Dies führt dazu, dass das Öl weniger gleichmäßig am Metall haftet und die Kaltleistung als schlecht beschrieben wird: Es dauert lange, bis das Öl fließt und den oberen Teil des Motors schmiert. Dies erklärt die recht hohen Viskositätsklassen: zwischen 10W und 20W*.
Auch Mineralöl trägt nicht zur Senkung des Kraftstoffverbrauchs bei. Es hat jedoch den Vorteil, dass es die Dichtungen älterer und klassischer Fahrzeuge nicht angreift. Aus diesem Grund ist Mineralöl wie Bardahl XTM für viele Oldtimer-Enthusiasten immer noch von Nutzen.
Synthetisches Öl = stabiles Öl
Synthetische Öle durchlaufen einen fortgeschritteneren Umwandlungsprozess. Je mehr wir uns in Richtung 100 % synthetisches Öl bewegen, desto bedeutender wird die Umwandlung (Hinzufügung synthetischer Verbindungen) sein. Um eine Sättigung zu erreichen, werden die Öle hydrogecrackt. Kurz gesagt werden bei diesem Prozess die schweren Kohlenwasserstofffraktionen in leichtere Schnitte umgewandelt, um ein homogeneres und stabileres Öl zu erhalten (siehe Diagramm oben). Dadurch fließen sie im kalten Zustand leichter, was zu einer niedrigeren Viskosität (bis zu 0 W bei den modernsten Motoren) führt, aber auch zu einem geringeren Verbrauch.

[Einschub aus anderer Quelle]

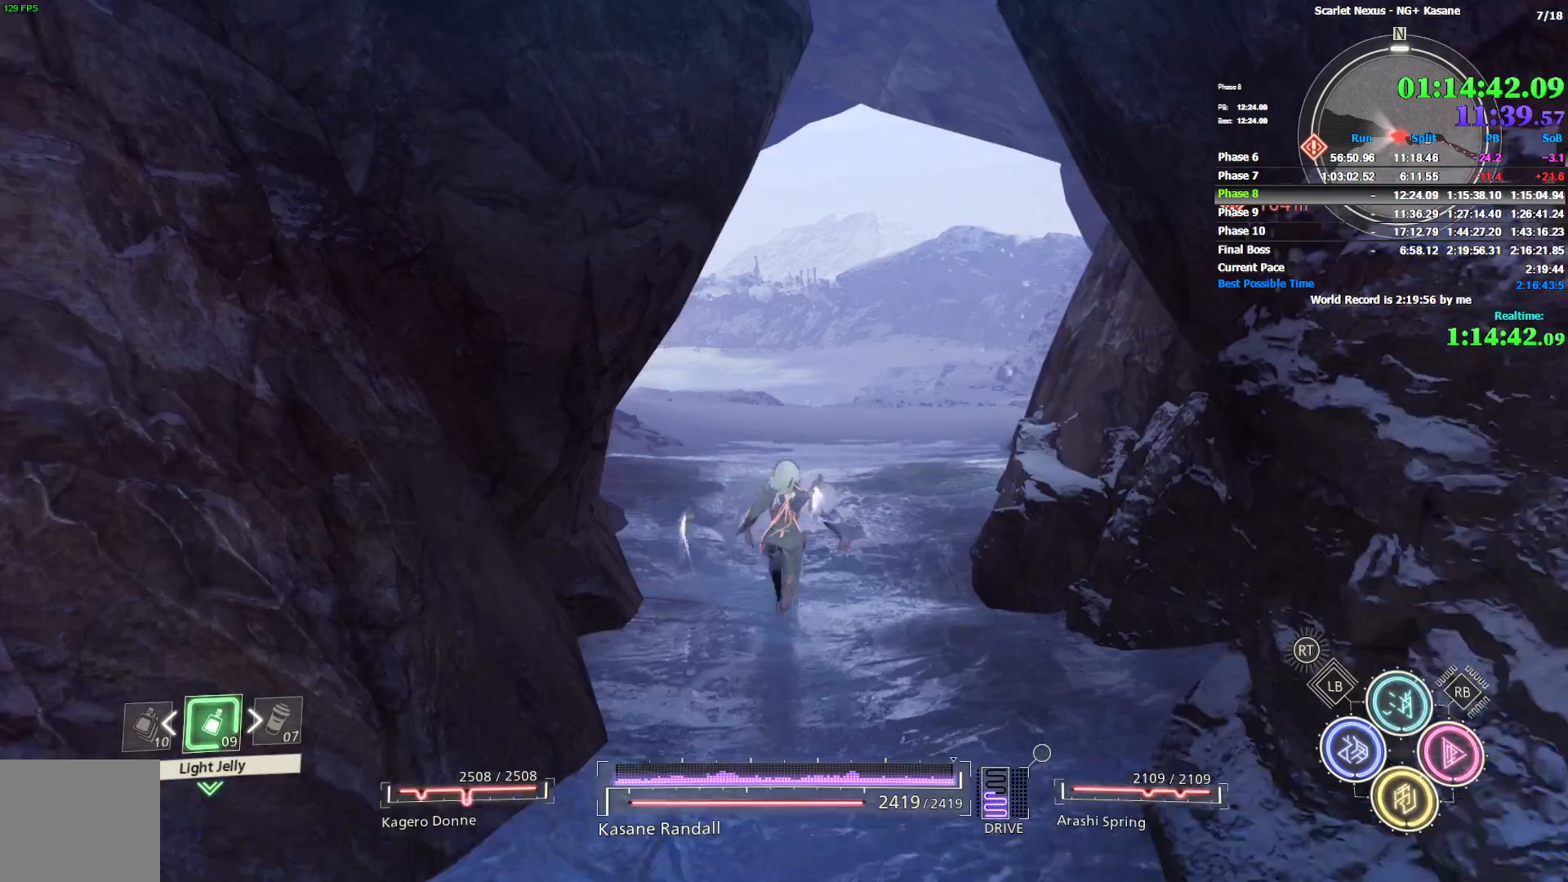
{"buttons": [], "left_stick": "up", "right_stick": "center", "events": []}
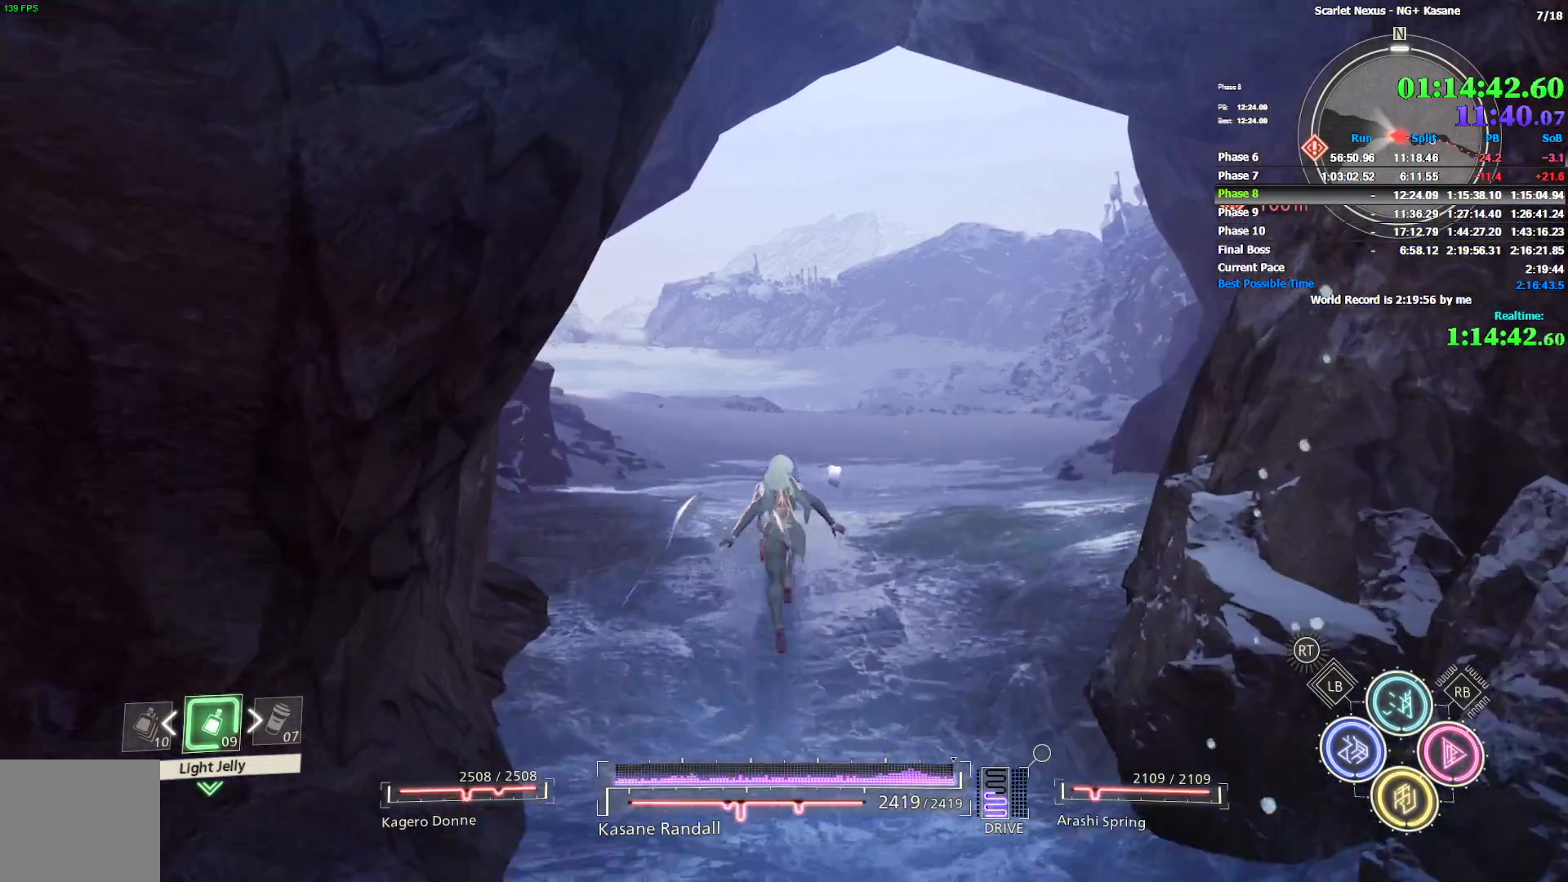
{"buttons": [], "left_stick": "up", "right_stick": "center", "events": [[83, "right_stick", "up-left"], [133, "right_stick", "center"], [267, "right_stick", "up-left"], [367, "right_stick", "center"]]}
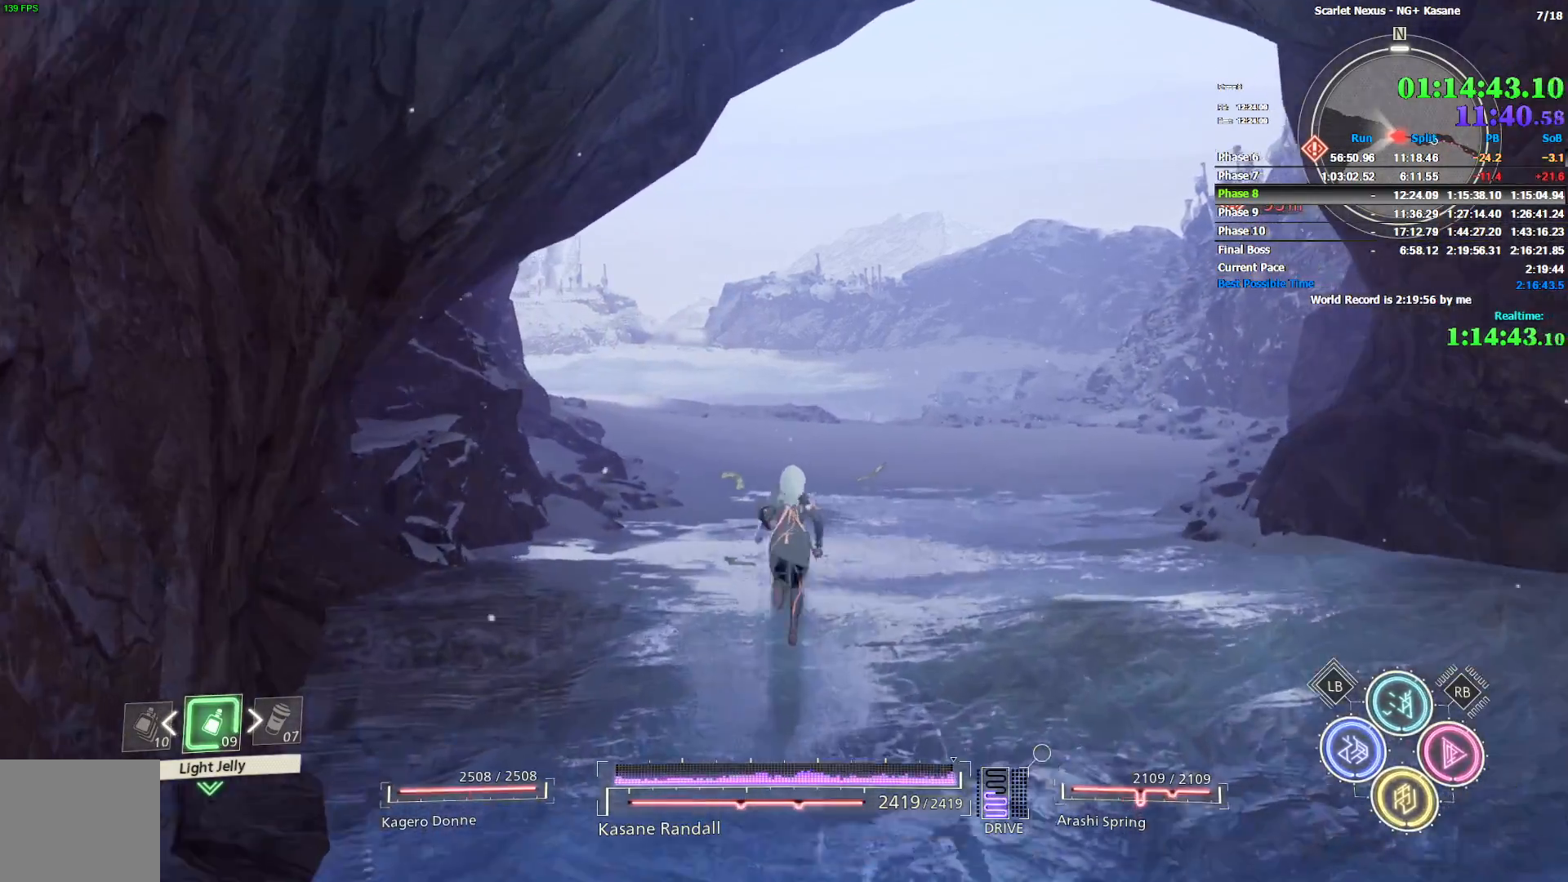
{"buttons": [], "left_stick": "up", "right_stick": "center", "events": [[250, "right_stick", "up-left"], [333, "right_stick", "center"]]}
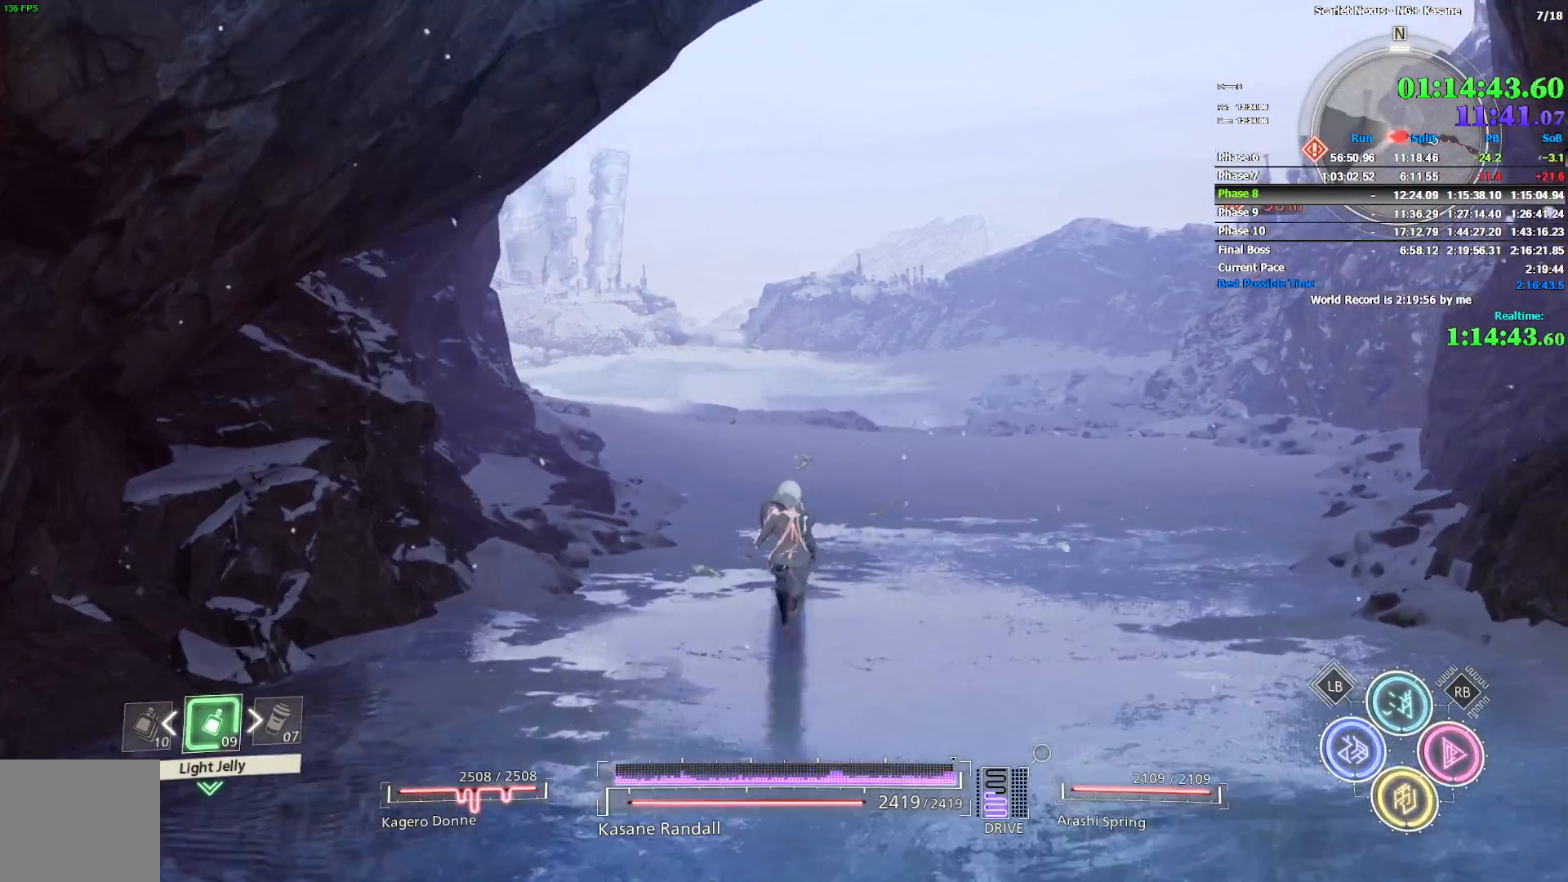
{"buttons": [], "left_stick": "up", "right_stick": "center", "events": []}
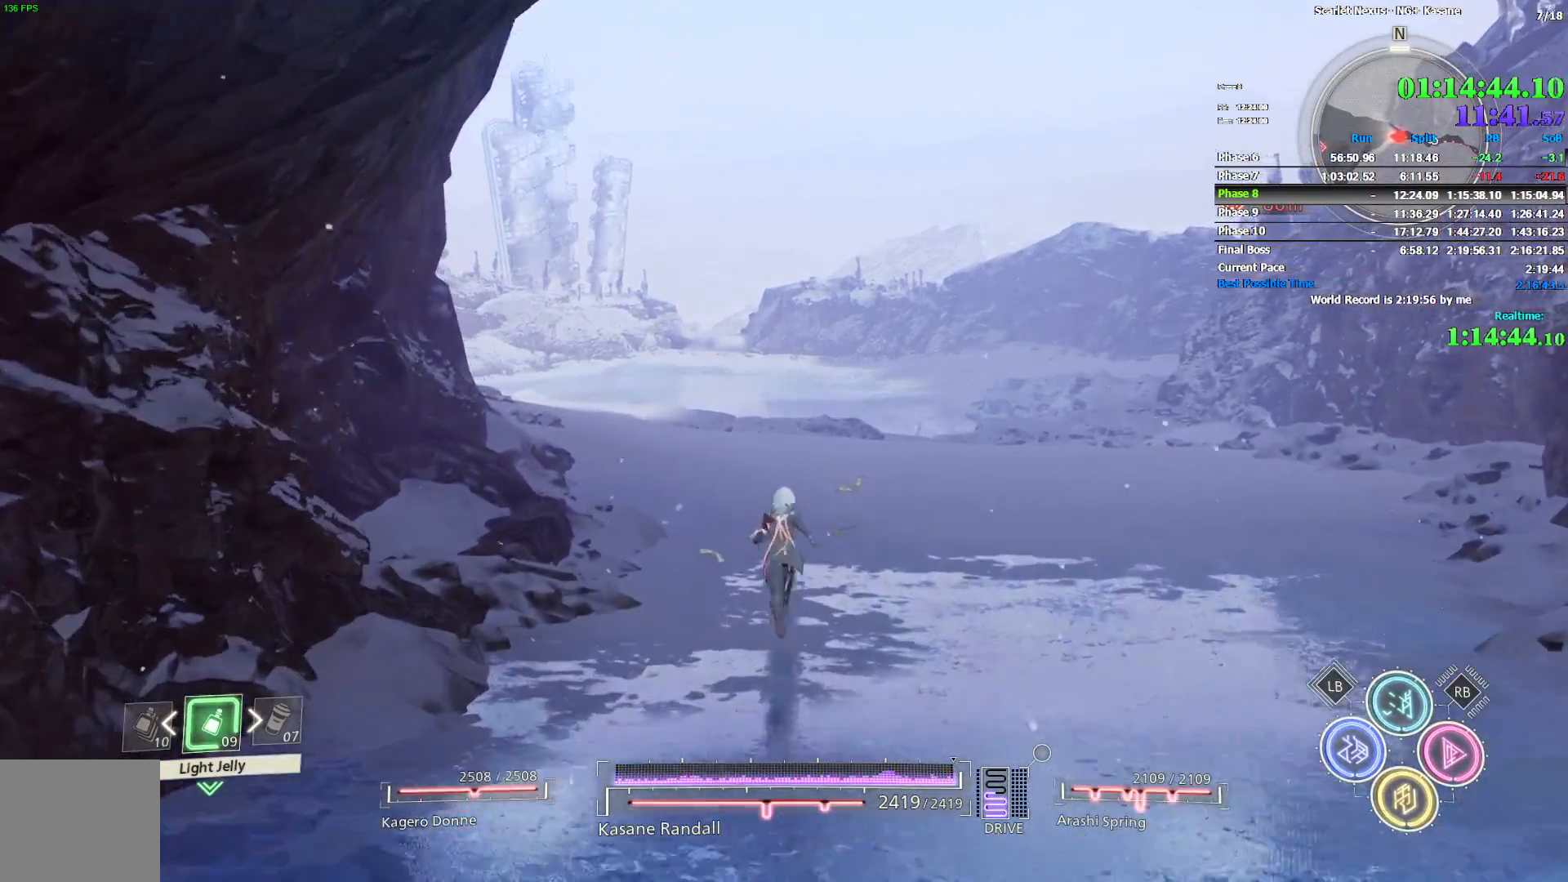
{"buttons": [], "left_stick": "up", "right_stick": "center", "events": [[283, "CROSS", "down"], [500, "CROSS", "up"]]}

Die besten Basen, die es ermöglichen, ein 100 % synthetisches Öl zu erhalten, bestehen aus PAO (für Polyalphaolefine, Kategorie IV) und Estern (
Zusammenfassend lässt sich sagen, dass 100 % synthetisches Öl, auch wenn es die Motoren älterer Fahrzeuge nicht vertragen (im 20. Jahrhundert waren die Technologie und die verwendeten Materialien nicht dieselben wie heute!), nur Vorteile bietet: bessere Beständigkeit gegen hohe Temperaturen, geringerer Verbrauch, bessere Schmierung und damit besseren Schutz. Fügen wir außerdem hinzu, dass synthetische Öle die Oxidation verhindern.
Der Vollständigkeit halber sei daran erinnert, dass ein Motoröl ohne Additive (5 bis 50 % seiner Zusammensetzung) nichts wäre. Weitere Informationen zu Zusatzstoffen finden Sie hier.